> **Requirement**
A faithful copy of all the data is the goal; omit the pictures.

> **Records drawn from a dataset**
• • •

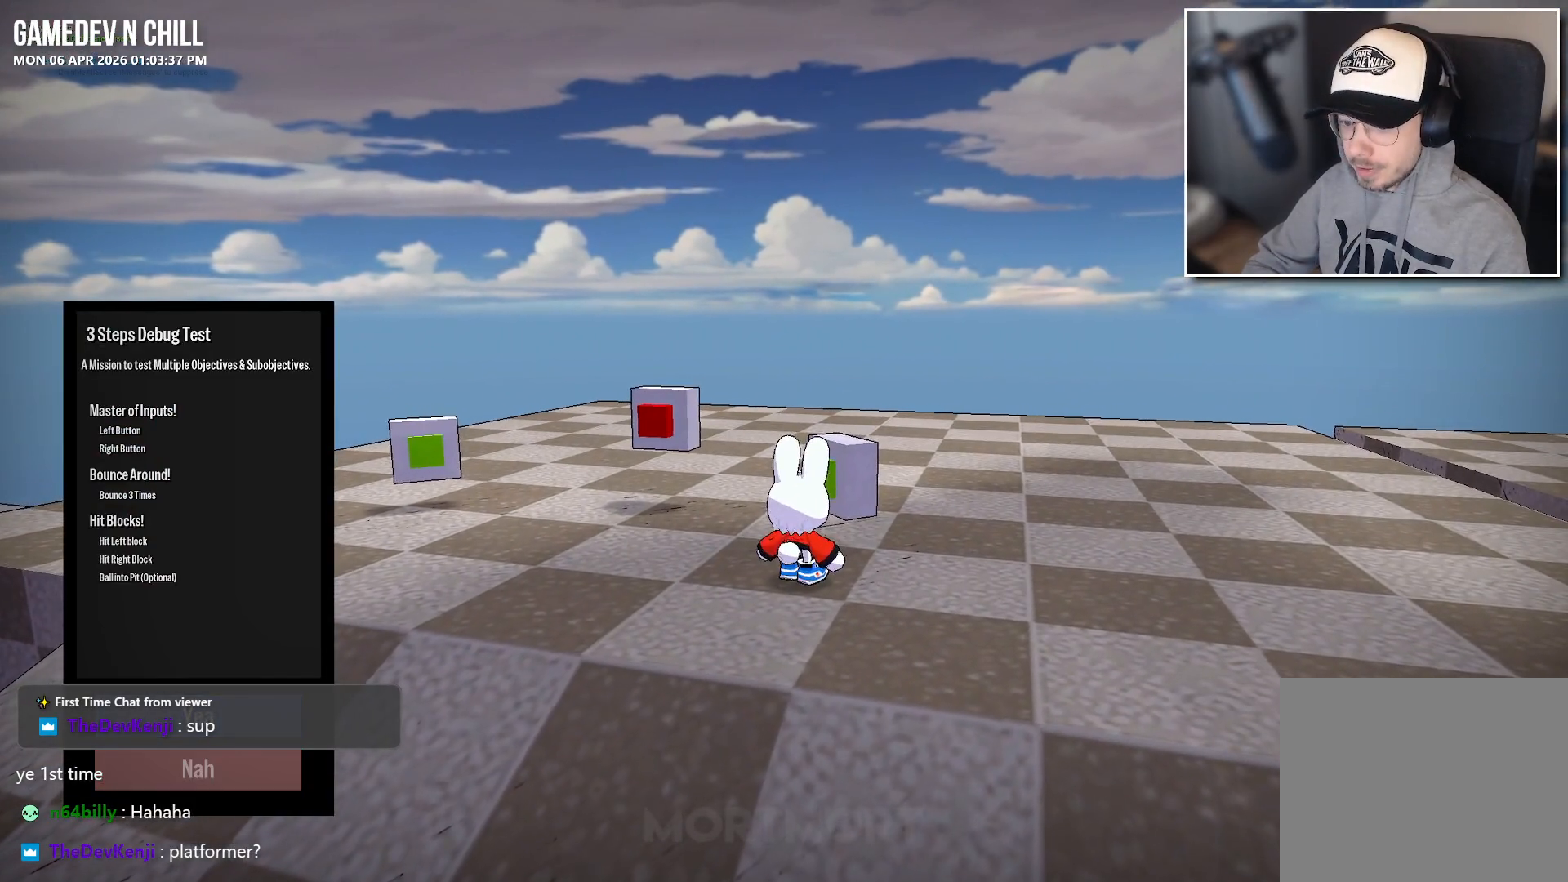
{"buttons": [], "left_stick": "center", "right_stick": "center", "events": []}
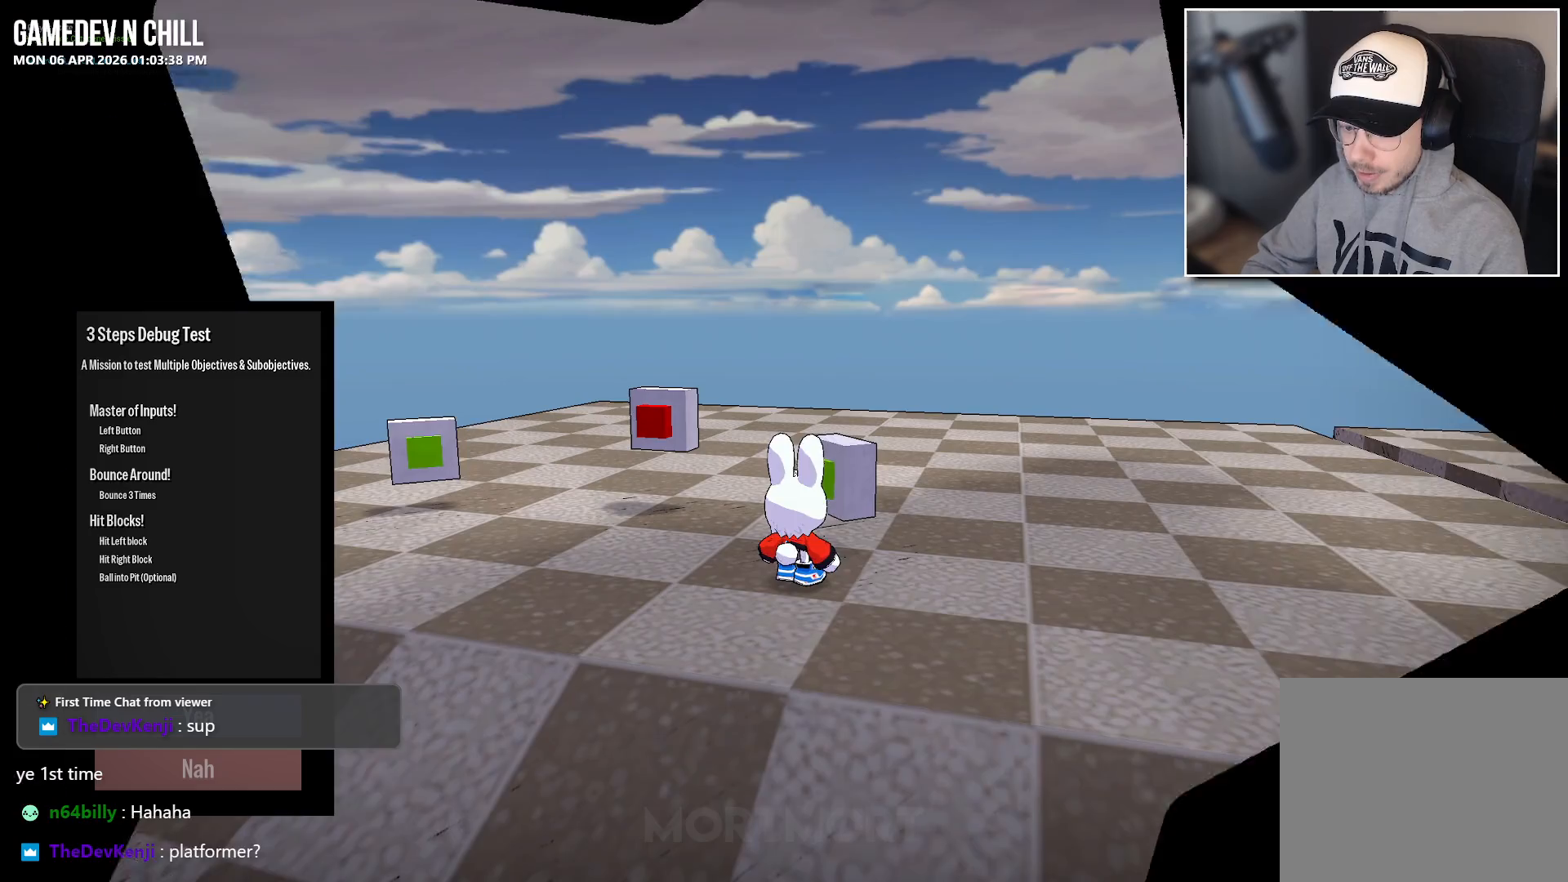
{"buttons": [], "left_stick": "center", "right_stick": "center", "events": []}
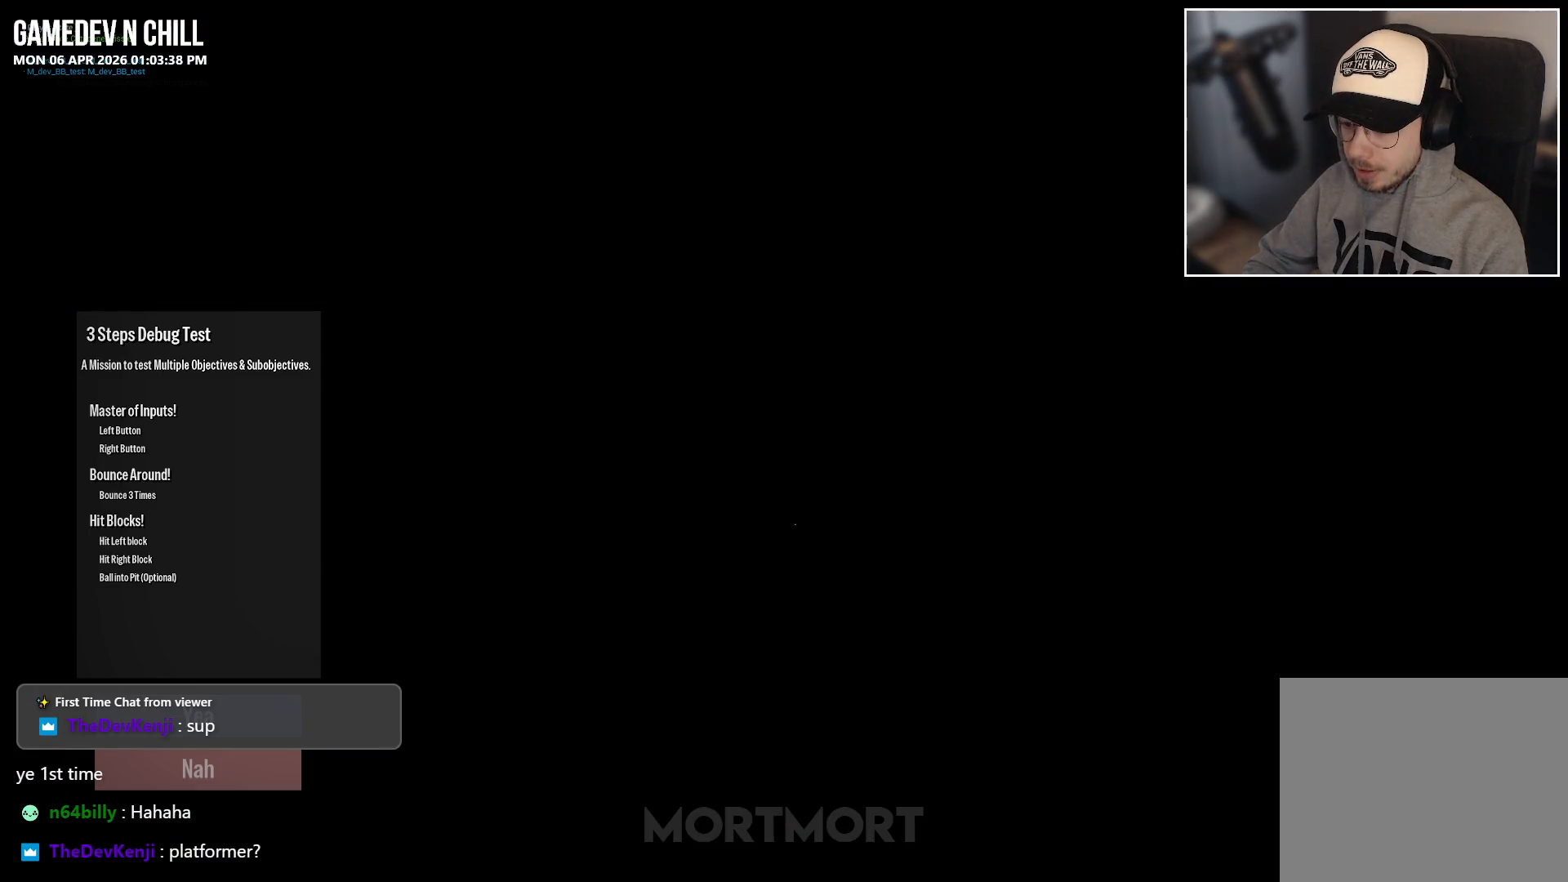
{"buttons": [], "left_stick": "center", "right_stick": "center", "events": []}
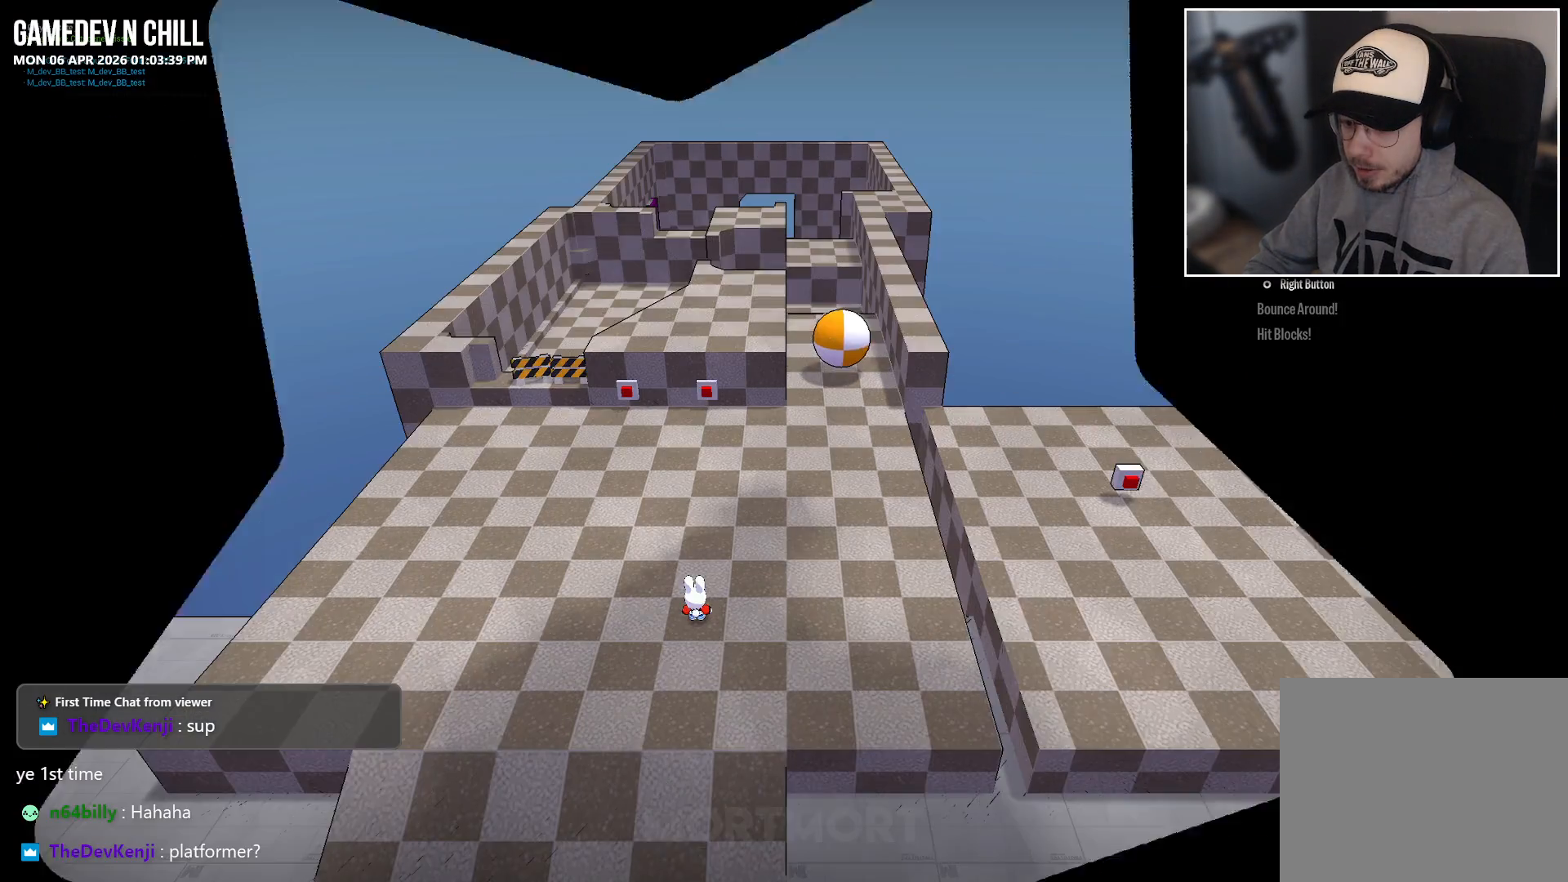
{"buttons": [], "left_stick": "center", "right_stick": "up-left", "events": [[267, "right_stick", "left"], [400, "right_stick", "up-left"]]}
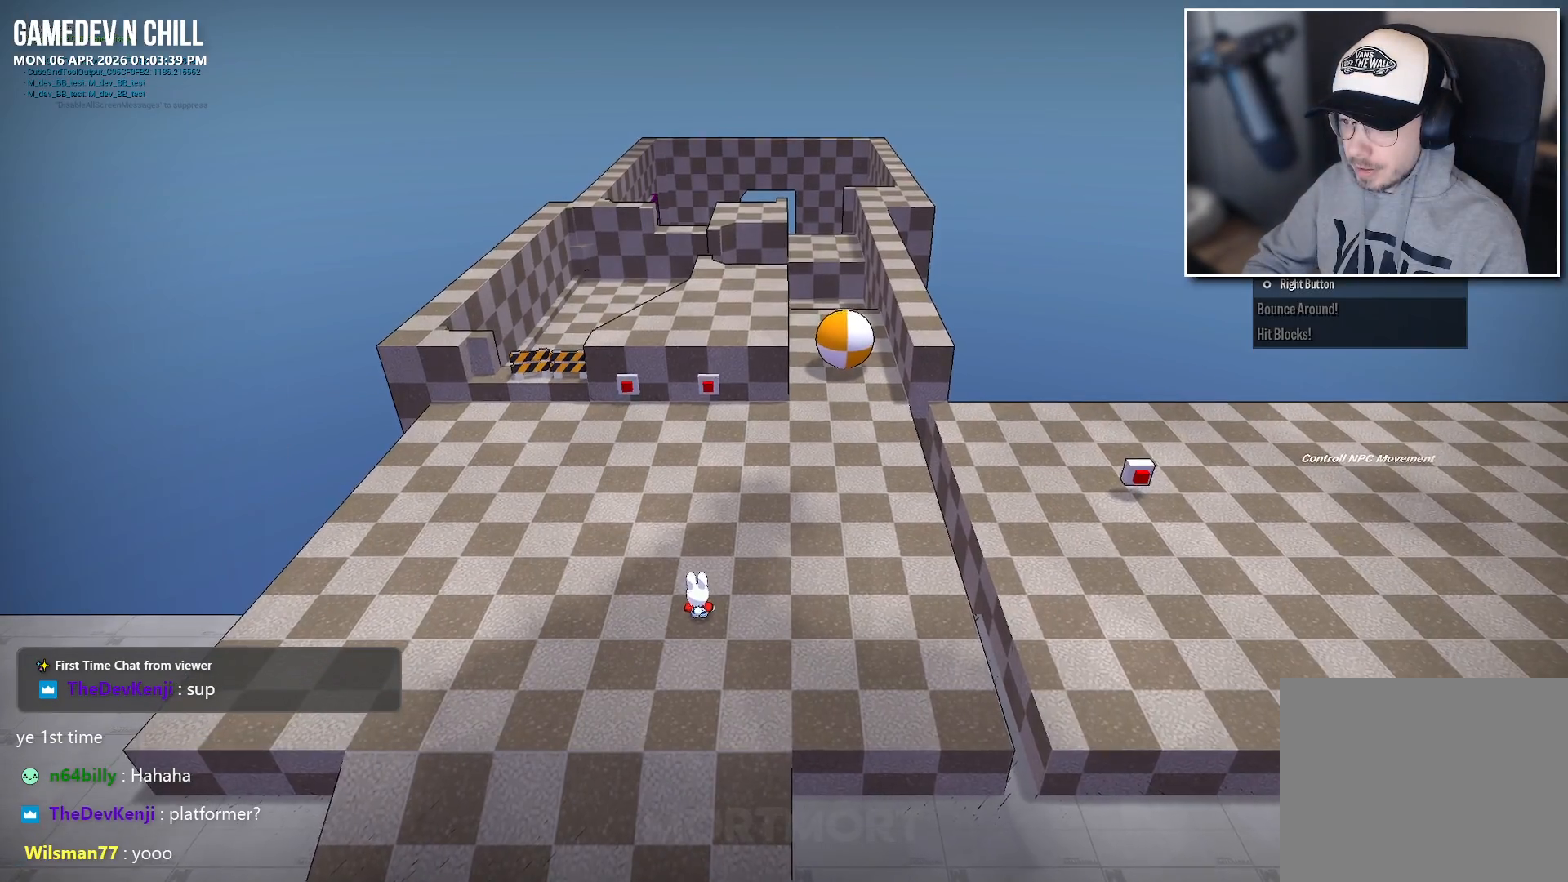
{"buttons": [], "left_stick": "center", "right_stick": "left", "events": [[83, "right_stick", "center"], [450, "right_stick", "left"]]}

• • •

> **Task result**
{"buttons": [], "left_stick": "center", "right_stick": "center", "events": []}
{"buttons": [], "left_stick": "center", "right_stick": "center", "events": []}
{"buttons": [], "left_stick": "center", "right_stick": "center", "events": []}
{"buttons": [], "left_stick": "center", "right_stick": "up-left", "events": [[267, "right_stick", "left"], [400, "right_stick", "up-left"]]}
{"buttons": [], "left_stick": "center", "right_stick": "left", "events": [[83, "right_stick", "center"], [450, "right_stick", "left"]]}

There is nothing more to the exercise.